Bıçak’ın ardından savunması sorulan sanık Hikmet, “Yargılamanın her aşamasında pişmanlığımı belirtmek isterim. Adil bir yargılama olduğunu düşünmüyorum. Sanki engizisyon mahkemesindeymişiz gibi hakaretler oldu. Böyle bir olayın yaşanmasını istemezdim ama oldu. Geçmişi geri getiremem. Ben hak ettiğim cezayı almak istiyorum. Ne fazla ne az. Ben kaçmadım kendim teslim oldum. Bir can gitti benim de 24 yıllık birikimim gitti.

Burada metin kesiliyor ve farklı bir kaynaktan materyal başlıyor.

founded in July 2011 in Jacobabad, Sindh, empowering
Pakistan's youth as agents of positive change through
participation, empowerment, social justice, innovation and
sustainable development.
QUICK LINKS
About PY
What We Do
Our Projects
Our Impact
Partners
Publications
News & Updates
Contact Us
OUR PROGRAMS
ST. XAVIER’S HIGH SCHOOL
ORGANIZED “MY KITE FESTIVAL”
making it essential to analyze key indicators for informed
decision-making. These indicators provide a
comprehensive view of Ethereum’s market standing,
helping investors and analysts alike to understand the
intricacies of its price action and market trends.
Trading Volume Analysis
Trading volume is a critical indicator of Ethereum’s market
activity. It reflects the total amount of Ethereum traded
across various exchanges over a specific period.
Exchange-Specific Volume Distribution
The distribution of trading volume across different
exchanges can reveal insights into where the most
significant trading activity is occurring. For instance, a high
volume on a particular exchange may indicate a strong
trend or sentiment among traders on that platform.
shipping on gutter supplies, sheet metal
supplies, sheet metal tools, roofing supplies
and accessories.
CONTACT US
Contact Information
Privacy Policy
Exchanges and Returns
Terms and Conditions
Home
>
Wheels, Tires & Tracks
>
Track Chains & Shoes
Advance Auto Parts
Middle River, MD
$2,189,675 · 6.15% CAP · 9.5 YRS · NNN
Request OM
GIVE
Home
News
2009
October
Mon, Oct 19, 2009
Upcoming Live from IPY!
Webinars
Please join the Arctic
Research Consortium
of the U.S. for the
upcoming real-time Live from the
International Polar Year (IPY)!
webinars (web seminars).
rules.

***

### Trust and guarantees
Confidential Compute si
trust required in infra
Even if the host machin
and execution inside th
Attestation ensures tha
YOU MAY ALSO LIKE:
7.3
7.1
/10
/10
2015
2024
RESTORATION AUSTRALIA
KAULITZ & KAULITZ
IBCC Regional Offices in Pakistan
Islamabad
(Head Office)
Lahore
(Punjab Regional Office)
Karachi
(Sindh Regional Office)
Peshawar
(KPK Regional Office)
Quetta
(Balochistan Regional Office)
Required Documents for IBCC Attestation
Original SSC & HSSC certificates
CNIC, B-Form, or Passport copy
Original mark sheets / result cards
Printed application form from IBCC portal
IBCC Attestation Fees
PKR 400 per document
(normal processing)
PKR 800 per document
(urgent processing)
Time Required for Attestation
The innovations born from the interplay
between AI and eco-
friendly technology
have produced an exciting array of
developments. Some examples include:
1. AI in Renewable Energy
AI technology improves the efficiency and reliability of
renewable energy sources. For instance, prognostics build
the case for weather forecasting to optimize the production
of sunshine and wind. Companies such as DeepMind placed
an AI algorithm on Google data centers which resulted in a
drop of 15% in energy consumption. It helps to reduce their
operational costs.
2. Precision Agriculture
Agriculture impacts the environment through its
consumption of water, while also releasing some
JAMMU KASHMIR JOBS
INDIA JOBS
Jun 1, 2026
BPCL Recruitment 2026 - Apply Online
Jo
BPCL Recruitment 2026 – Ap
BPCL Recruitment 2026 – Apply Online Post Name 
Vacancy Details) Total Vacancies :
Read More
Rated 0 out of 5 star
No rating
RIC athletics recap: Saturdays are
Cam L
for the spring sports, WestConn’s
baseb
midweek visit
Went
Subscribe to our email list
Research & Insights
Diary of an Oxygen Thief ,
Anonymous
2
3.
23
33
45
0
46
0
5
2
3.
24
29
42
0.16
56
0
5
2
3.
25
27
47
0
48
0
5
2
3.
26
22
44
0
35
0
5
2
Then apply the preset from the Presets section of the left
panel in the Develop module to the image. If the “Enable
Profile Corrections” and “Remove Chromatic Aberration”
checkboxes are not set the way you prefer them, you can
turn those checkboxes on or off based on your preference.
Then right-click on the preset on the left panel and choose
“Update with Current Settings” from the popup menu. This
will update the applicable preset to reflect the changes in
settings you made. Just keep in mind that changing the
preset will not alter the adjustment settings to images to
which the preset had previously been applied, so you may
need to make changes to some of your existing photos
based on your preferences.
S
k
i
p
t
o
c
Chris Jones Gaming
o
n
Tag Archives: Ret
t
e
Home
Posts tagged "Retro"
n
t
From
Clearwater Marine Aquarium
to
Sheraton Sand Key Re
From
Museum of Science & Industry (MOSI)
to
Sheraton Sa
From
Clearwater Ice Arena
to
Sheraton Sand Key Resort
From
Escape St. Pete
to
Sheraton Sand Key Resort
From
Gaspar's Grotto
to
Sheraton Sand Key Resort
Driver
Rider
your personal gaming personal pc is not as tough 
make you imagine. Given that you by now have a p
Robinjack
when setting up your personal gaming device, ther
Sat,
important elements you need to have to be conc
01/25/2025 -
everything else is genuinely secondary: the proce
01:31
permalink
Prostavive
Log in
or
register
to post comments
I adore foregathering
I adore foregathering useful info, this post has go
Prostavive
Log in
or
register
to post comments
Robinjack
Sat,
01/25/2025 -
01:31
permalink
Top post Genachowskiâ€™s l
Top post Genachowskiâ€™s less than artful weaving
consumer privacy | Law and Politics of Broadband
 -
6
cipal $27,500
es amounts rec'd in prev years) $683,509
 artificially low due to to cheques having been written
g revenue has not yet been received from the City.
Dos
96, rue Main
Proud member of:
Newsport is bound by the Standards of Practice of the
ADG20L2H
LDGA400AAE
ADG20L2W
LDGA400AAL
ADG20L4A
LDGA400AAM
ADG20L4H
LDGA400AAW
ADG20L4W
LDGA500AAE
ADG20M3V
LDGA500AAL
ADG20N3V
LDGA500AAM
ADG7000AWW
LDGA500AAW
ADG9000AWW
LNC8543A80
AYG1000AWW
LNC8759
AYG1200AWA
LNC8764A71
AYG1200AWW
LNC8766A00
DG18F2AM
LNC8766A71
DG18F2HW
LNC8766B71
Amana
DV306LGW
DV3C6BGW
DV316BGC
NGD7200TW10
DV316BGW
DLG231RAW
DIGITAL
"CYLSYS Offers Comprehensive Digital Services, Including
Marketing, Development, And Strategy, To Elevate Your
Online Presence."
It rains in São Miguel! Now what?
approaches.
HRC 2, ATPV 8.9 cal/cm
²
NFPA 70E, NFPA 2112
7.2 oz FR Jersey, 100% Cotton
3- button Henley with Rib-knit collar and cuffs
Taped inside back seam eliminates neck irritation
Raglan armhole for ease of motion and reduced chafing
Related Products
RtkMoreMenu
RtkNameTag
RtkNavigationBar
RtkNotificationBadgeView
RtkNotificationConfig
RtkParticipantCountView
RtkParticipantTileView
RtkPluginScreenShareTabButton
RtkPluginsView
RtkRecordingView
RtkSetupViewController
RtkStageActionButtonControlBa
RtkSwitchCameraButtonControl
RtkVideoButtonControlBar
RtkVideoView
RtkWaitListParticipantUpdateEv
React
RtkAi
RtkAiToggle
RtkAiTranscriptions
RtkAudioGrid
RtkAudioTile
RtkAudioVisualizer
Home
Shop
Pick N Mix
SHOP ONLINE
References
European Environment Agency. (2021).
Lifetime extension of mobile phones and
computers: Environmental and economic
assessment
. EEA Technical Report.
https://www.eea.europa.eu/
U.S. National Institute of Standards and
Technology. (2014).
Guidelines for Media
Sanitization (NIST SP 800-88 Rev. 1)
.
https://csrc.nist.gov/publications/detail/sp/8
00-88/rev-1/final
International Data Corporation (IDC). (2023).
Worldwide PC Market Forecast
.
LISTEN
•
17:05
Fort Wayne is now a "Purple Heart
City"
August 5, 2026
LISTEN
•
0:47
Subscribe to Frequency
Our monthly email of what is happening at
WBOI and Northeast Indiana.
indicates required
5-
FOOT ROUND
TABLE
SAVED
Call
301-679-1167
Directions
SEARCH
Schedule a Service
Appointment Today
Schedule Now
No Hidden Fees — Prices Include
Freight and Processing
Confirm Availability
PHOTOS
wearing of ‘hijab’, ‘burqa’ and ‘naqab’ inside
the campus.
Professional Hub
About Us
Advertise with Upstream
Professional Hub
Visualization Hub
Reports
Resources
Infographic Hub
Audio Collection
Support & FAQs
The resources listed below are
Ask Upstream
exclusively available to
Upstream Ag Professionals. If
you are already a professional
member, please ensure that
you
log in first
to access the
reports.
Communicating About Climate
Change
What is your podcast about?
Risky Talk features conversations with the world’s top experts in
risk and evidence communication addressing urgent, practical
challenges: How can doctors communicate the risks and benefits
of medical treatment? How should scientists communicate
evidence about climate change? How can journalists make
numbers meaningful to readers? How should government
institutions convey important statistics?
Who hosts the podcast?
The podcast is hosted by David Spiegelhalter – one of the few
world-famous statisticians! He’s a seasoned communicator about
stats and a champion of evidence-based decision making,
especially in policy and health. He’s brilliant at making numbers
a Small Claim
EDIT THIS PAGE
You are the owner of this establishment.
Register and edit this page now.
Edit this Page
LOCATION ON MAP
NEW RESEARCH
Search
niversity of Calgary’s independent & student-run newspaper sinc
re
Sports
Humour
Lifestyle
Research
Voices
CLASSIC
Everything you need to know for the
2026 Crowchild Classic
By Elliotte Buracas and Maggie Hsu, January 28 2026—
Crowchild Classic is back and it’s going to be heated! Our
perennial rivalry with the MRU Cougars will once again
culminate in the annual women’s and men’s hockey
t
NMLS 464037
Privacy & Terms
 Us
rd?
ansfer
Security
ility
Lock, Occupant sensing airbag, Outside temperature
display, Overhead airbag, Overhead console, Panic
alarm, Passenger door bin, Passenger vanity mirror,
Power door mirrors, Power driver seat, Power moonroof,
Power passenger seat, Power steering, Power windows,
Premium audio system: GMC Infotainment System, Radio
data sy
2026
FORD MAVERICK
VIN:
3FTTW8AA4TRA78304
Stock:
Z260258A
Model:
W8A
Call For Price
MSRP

Hakkaniyete uygun bir karar verilmesini istiyorum” dedi.

Mahkeme başkanı, hükmün açıklanacağını belirterek sanıktan son sözünü sordu. Hikmet, “Son sözüm adalet tecelli edecektir” ifadesini kullandı.

BAKAN GÜL'DEN AÇIKLAMA

Adalet Bakanı Abdulhamit Gül, Ceren Damar Şenel'in öldürülmesi ile ilgili davada mahkemenin kararıyla ilgili Twitter hesabından açıklama yaptı. Bakan Gül, 'Mahkemelerde savunmanın ahlaki ya da hukuki bir sınırı olmalı mıdır?' sorusunun uzun süre hukuk dünyasını meşgul ettiğine dikkat çekerek, "Nihayet modern hukuk, savunmanın etik ve yasal sınırlarını belirleyen kurallar öngörmüştür. Çünkü insan onurunun dokunulmazlığı, bütün hakların üzerindedir. Bugün Ceren Damar davasında vicdanların feryadını işiten yargı; kazanmak için her yolu mubah gören anlayışa itibar etmeyerek, masum bir kadının hatırasını korumuş, insan onurunun kırılmasına da izin vermemiştir. Bu vesileyle, Ceren Damar'a bir kez daha Allah'tan rahmet, yakınlarına ve sevenlerine başsağlığı diliyorum. Cenazesi başında sevgili eşinin dediği gibi iyi bir hukukçu, iyi bir mühendis, iyi bir doktor değil; önce iyi bir insan olmaya çalışın" ifadelerini kullandı.